Was Wiggins not targeted by Nike because Nike has spent a large amount of its budget on Lebron, Durant and others, including the aforementioned Irving? I think both companies are looking at players and deciding who fits with their marketing idea. Wiggins is a quiet guy, similar in that trait to another Adidas front man (Derrick Rose). Lebron and Durant are both much more outgoing in personality. Does personality play into who each company focuses on when it comes to marketing?
I don’t know the answers to this, but I would imagine that those things play into that decision as much as anything else.
@justanotherfan I don’t know how it all works, but nobody ( yes I care what your point is or what you have to say ) but nobody can convince me that Duke, UNC, and UK are football powers and this is why they have Nike. Lets not for forget not to long ago KU made a BCS game and won. Something these basketball powers haven’t done. I have no doubt Nike offered KU a deal, but Adidas offered a better one. So the question is why? I’m sorry I don’t think it’s just about the Longhorns and Sooners already being Nike schools.
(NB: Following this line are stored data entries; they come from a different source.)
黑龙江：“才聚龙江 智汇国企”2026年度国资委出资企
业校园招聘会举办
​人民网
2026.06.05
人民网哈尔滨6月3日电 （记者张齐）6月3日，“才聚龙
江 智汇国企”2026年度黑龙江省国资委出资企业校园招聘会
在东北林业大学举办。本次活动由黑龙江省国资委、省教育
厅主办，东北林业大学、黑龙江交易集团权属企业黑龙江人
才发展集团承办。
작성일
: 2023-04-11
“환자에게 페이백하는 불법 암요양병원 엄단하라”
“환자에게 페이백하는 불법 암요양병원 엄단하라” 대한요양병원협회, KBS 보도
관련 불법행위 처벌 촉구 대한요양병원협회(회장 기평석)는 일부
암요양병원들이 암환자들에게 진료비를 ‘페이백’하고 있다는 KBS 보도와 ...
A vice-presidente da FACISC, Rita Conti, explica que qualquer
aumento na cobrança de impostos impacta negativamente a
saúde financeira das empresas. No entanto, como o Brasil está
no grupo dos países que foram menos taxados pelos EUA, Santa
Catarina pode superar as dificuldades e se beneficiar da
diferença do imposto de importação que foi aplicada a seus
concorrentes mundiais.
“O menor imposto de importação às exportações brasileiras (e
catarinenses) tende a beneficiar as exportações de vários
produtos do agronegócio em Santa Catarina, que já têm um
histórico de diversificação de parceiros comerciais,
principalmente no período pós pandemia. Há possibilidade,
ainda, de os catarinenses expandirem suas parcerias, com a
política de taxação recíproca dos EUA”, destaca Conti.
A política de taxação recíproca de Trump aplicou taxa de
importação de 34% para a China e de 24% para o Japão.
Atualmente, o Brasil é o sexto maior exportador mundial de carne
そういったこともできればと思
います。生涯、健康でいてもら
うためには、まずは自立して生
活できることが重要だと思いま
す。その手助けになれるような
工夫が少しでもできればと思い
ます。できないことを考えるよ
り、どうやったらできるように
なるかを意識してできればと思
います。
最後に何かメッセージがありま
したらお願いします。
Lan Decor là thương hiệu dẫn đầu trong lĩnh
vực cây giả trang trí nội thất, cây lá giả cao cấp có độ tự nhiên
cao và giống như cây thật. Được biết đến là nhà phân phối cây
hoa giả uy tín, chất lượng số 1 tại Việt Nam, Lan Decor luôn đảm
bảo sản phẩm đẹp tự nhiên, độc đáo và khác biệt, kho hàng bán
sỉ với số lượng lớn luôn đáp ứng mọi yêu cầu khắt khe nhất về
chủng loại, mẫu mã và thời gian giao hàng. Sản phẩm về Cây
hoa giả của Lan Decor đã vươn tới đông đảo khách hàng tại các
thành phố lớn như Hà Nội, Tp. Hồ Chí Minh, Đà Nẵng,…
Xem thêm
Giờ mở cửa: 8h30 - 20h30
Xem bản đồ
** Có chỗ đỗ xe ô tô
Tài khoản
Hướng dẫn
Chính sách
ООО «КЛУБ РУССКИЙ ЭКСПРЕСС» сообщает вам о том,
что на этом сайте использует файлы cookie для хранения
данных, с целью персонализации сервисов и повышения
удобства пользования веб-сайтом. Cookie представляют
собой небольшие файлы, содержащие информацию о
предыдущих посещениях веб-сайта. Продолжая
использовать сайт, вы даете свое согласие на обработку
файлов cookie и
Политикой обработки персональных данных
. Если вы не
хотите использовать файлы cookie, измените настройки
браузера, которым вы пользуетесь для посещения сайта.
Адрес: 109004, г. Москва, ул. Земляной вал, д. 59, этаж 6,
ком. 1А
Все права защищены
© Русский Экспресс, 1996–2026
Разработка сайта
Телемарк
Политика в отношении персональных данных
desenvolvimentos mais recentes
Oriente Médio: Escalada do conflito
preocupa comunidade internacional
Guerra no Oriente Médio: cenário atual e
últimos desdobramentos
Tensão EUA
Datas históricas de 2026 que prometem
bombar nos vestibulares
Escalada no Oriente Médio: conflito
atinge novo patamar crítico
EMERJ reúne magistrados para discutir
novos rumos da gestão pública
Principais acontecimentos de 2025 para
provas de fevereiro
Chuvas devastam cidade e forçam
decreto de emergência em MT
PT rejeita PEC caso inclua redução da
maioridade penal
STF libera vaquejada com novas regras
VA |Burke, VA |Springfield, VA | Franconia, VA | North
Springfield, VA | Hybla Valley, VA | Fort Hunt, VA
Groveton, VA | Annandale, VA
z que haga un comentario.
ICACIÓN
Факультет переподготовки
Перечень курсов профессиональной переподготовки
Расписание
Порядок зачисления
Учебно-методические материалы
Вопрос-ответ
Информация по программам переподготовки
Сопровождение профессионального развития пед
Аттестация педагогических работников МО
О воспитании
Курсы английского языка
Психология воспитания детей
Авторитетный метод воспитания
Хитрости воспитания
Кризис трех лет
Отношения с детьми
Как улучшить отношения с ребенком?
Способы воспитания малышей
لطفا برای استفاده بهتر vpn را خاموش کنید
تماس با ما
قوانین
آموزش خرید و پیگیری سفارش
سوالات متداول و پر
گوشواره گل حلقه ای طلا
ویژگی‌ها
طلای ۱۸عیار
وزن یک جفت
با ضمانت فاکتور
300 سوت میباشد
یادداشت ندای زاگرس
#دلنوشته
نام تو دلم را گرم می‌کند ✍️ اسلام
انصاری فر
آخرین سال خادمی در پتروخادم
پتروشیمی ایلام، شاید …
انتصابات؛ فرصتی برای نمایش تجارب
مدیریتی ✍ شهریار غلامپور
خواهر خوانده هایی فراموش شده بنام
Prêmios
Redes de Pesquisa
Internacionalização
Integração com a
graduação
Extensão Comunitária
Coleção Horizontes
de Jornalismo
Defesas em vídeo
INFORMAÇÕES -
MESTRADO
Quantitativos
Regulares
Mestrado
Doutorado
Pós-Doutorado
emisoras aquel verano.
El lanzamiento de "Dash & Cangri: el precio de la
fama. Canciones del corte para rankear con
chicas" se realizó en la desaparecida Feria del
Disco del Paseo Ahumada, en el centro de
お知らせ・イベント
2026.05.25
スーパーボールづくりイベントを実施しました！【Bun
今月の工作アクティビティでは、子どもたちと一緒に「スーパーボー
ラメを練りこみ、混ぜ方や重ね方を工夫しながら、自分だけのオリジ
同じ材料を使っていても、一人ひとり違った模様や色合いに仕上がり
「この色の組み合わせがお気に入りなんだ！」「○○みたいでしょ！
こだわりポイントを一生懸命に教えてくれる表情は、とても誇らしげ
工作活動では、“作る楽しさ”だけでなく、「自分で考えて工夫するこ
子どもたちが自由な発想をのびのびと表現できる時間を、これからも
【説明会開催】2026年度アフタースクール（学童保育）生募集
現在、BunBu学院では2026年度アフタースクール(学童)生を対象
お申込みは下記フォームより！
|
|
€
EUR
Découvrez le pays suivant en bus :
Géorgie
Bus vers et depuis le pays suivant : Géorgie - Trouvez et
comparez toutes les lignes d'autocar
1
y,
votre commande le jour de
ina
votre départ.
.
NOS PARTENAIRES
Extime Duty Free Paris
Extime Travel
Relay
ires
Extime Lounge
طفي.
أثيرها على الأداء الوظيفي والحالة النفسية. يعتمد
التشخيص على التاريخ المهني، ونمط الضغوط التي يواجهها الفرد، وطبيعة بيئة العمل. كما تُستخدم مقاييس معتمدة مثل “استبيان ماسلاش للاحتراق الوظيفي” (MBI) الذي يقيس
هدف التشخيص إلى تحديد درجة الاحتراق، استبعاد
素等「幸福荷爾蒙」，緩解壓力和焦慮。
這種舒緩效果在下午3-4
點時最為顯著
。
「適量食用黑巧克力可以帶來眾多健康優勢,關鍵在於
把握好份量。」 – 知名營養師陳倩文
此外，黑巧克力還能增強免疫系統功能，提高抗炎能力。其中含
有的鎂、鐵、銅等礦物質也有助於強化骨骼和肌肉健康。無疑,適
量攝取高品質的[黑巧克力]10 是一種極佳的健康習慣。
Again I know I have no facts to back up anything I’m saying. However just look around. KU players that have star power often and due sign with Adidas. Also haven’t you noticed that KU is on in every player that is foreign born. Even this latest cat Ray Kasongo is from Canada. Kind of funny Oregon a Nike school turned this kid down, even though he was approved by the NCAA. First thing you hear and read is he is interested in KU. Don’t you find it odd that LeBron can’t even pick up the phone and talk to Wiggs? Wonder why? Could it be that Nike is hedging it’s bet that the Cavs are a championship team? I wonder was there any pressure on Wiggs to sign with Nike? What would’ve happened if Wiggs signed with Nike? Think he still gets traded?
You have to admit it’s something that gets the brain cells turning.
It is all about the audience you can reach. Duke and UNC have been powerhouse basketball programs and now they are both borderline top 25 in football as well where the KU football programs at the very bottom. More importantly, they are on the East Coast with an audience considerably larger than KU.
Look at the K-State program that has been consistently top 20 in football for while now, and they have decent basketball program to boot, and yet they cannot get the contracts lesser programs do. Their audience is tiny compared to other less successful programs and hence they have no big offers. They are competing in very limited market against two other states schools which lessens the market share even further. MU, on the other hand, is located in a state with over twice the population of Kansas and they are the only major school in the state and has the lion’s share of the audience, and thus have a huge advantage.
Adidas is huge in soccer (although Nike is gaining) and soccer is the most popular sports most everywhere not called the USA, so a lot of foreign players have a much greater exposure and brand awareness to Adidas than they do Nike. I grew up playing soccer and back then, the Adidas cleats were what every player aspired to get. Its is not really surprising that foreign players favor Adidas.